Stanley Kubrick's masterwork. Simply some of the best cinema ever made. Filmed on 70mm (twice the normal size) the visuals are breathtaking. I still believe these are some of the best special effects I've ever seen - and this was made in 1968! Some viewers won't have the patience for Kubrick's slow developing, subtle plot, long takes and ambiguous symbolism; but I believe Kubrick is a cinematic equivalent of James Joyce: sometimes the best art is that which humbles you and confounds your complete understanding.
The film's symphonic movements trace life in time and space from the Dawn of Man to Beyond the Infinite. An obscure, black monolith and the most famous cut in cinema history connect the apeman's discovery of the weapon and future man's high technology. The bone was the first weapon, the first technology, and enabled the apes to stand on two feet, defend territory and kill animals for meat. By the time of the Jupiter Mission, the spaceship's onboard computer, HAL, has become so intelligent and self-dependent that he makes the autonomous decision to take over the mission, betraying how much our lives are in the hands of our own technological creations.

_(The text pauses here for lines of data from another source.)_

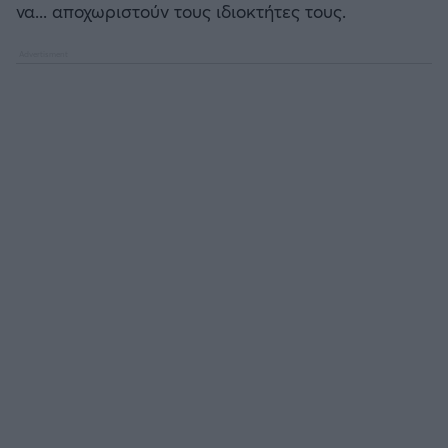
να... αποχωριστούν τους ιδιοκτήτες τους.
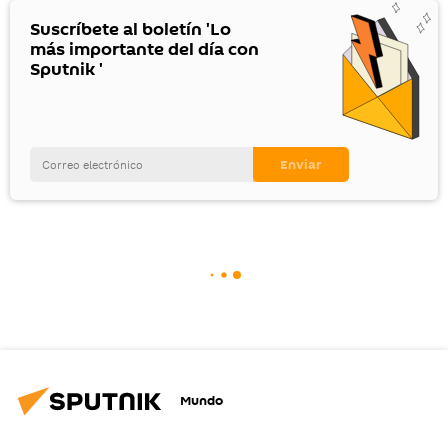
Suscríbete al boletín 'Lo
más importante del día con
Sputnik '
Mundo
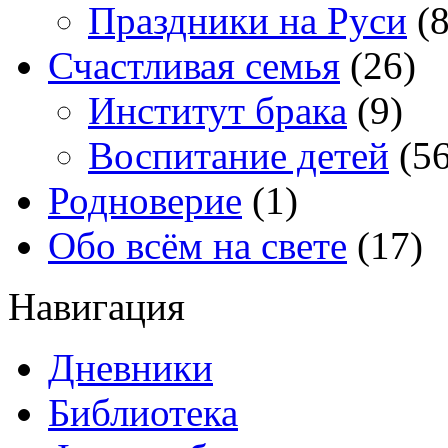
Праздники на Руси
(8
Счастливая семья
(26)
Институт брака
(9)
Воспитание детей
(56
Родноверие
(1)
Обо всём на свете
(17)
Навигация
Дневники
Библиотека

Kubrick really forces the viewer to think and feel his images. This remains one of the most physical experiences of cinema I've ever had. When Bowman (Keir Dullea) ventures out to investigate a reported fault with the transmitter, his breathing on the soundtrack coerces you to breathe in time with him, like the feeling you get when you lie next to someone who's already asleep. The images are so vast and, at times, so slow-moving that your eye is compelled to explore the whole canvas of the screen. And the famous musical soundtrack featuring "Also Sprach Zarathustra" and the "Blue Danube" waltz by the Strausses are marvellously incorporated, if a little strange, given all the postmodern treatment they have been given in countless spoofs and re-employments.
Nugget: I wish I'd seen this in the cinema when it was re-released in 2001. It would be awesome* on IMAX!
* Note how I only use the word "awesome" when I mean it as "powerful in a scary way; almost god-like".